The subject of this work is very promising, for it considers ancient medicine as a social practice, with the intention of improving our knowledge not of medical theories and therapeutics, but of the social and legal status of doctors and their art in Antiquity. However, Raj does not fully attain her objective, because of an incomplete understanding of medical history. In fact, she does not seem to have had any specific training in the history of medicine, and thus makes some mistakes in the interpretation of evidence. On several occasions, Raj's remarks betray her misreading of Greek and Latin medical literature, notably the Hippocratic Corpus. For example, concerning the medical knowledge of Philo of Alexandria, Raj points out that he had studied the Hippocratic authors, in particular “Hippocrate, dont il cite par deux fois le début des Aphorismes … ainsi qu'un long passage tiré du traité des Semaines” (p. 70). The wording here implies that these two treatises, the Aphorisms and the Weeks, are still attributed to Hippocrates today, a view at variance with modern Hippocratic studies. The author's lack of familiarity with the medical evidence also appears in the choice of editions. For instance, Raj quotes (p. 245) a long extract from the Hippocratic treatise Sacred disease in the French translation of Emile Littré, published in 1849, without taking into account the more recent editions, particularly the translation and commentary of Jacques Jouanna (2003).

Some inaccuracies also appear in the pages on the archiatroi. With regard to the oldest mention of the term, Raj cites the inscription discovered at Iulia Gordos (Lydia), in honour of Apollophanes of Seleuceia, doctor of Antiochos III. She, of course, states that on the damaged original the word archiatros was restored, but she still seems to believe this to be the correct word, only indicating in a footnote that Louis Robert rejected this “restoration”. Today, it is admitted, after new reading of the stone, that the word archiatros was never inscribed on the chiselled area (P Herrmann, ‘Ehrendekret von Iulia Gordos’, in AAWW, 1974, 111, p. 439, n. 2; E Samama, Les médecins dans le monde grec, Genève, 2003, p. 355, n.50). Furthermore, Raj asserts that the title of archiatros seems not to have been given to the doctors of the Ptolemaic kings, nor to the imperial doctors in Rome (pp. 55–6). Yet, in the following lines, she rightly mentions some instances of the title being used during the reigns of Claudius (C. Stert. Xenophon) and Nero (Andromachos). Moreover, other examples of archiatroi, imperial doctors in Rome, appear in ancient evidence (T. Stat. Crito under Trajan, Marcios Hermogenes under Hadrian, Stat. Attalos under Marcus Aurelius and Lucius Verus, L. Gellios Maximos under Caracalla). The word archiatros did not always designate the imperial doctor in Rome, but it could be employed with this meaning.

In addition, Raj sometimes bases her argument on evidence which is not chronologically relevant to her subject.

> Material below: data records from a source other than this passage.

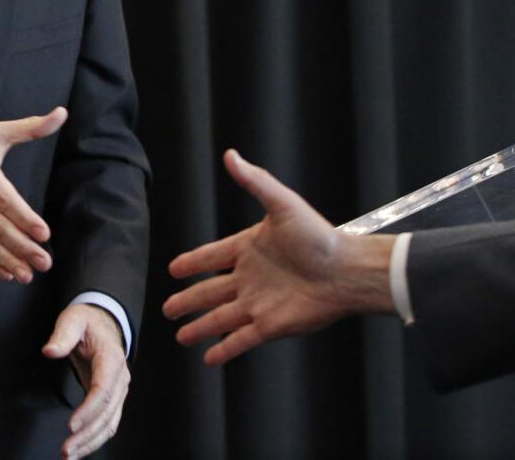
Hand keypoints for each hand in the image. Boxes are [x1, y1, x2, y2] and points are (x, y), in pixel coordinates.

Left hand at [43, 304, 129, 459]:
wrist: (102, 323)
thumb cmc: (86, 321)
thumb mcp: (73, 319)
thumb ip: (62, 335)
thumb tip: (50, 351)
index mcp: (111, 358)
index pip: (103, 390)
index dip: (88, 410)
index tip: (71, 426)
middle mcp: (120, 378)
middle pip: (107, 413)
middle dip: (87, 434)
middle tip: (66, 449)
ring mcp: (118, 390)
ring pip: (110, 424)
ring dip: (91, 442)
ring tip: (69, 455)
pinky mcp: (112, 399)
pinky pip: (108, 423)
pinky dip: (95, 439)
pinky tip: (80, 449)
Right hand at [163, 149, 395, 364]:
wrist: (346, 271)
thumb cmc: (319, 236)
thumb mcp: (283, 204)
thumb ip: (255, 182)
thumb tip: (231, 155)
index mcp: (249, 248)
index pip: (212, 256)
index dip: (192, 262)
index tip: (173, 268)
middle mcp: (250, 277)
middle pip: (210, 291)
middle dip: (188, 300)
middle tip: (168, 307)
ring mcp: (258, 303)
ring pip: (220, 318)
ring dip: (201, 327)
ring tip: (181, 336)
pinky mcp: (270, 325)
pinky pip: (241, 339)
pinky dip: (225, 349)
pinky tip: (210, 358)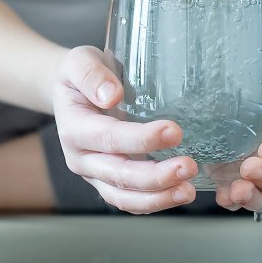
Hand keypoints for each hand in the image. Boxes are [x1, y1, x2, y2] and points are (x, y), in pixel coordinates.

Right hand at [52, 46, 198, 213]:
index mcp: (74, 129)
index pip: (110, 138)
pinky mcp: (108, 182)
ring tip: (188, 190)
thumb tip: (111, 95)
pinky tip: (179, 193)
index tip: (173, 131)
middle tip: (189, 166)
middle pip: (119, 175)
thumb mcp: (78, 61)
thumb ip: (91, 75)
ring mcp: (94, 174)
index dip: (141, 139)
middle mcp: (81, 158)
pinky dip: (155, 201)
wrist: (72, 91)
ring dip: (158, 197)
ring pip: (124, 197)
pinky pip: (130, 200)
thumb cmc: (79, 75)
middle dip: (156, 176)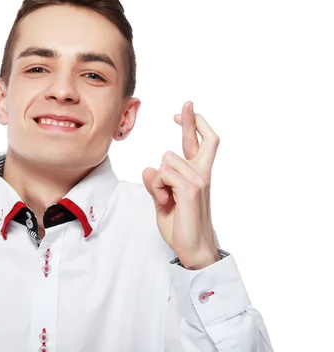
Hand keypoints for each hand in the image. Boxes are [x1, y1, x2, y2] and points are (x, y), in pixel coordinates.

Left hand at [142, 101, 219, 269]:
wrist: (192, 248)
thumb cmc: (179, 224)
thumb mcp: (163, 199)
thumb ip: (156, 182)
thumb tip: (149, 168)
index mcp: (198, 174)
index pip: (201, 143)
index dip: (193, 125)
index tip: (183, 112)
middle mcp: (202, 174)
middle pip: (200, 139)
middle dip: (191, 120)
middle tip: (186, 104)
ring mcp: (199, 180)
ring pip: (166, 159)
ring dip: (157, 178)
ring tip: (165, 197)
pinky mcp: (191, 189)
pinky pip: (163, 173)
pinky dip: (157, 187)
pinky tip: (165, 200)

For instance, among the types of medical men, she refers to the pepaideumenos or the cultured man (pp. 67–70), a word borrowed from Aristotle. She quotes some examples of this enlightened medical amateur throughout Antiquity, from Plato to Apuleius, including Philo of Alexandria in Roman Egypt. But she is unable to identify any in the papyrological evidence, because they do not practise medicine as such. However, this kind of pepaideumenos, defined by Aristotle, is the result of theoretical considerations, which cannot be transposed to the reality of medical practice under the Empire. It is one of the misuses of evidence which detracts from the quality of this work.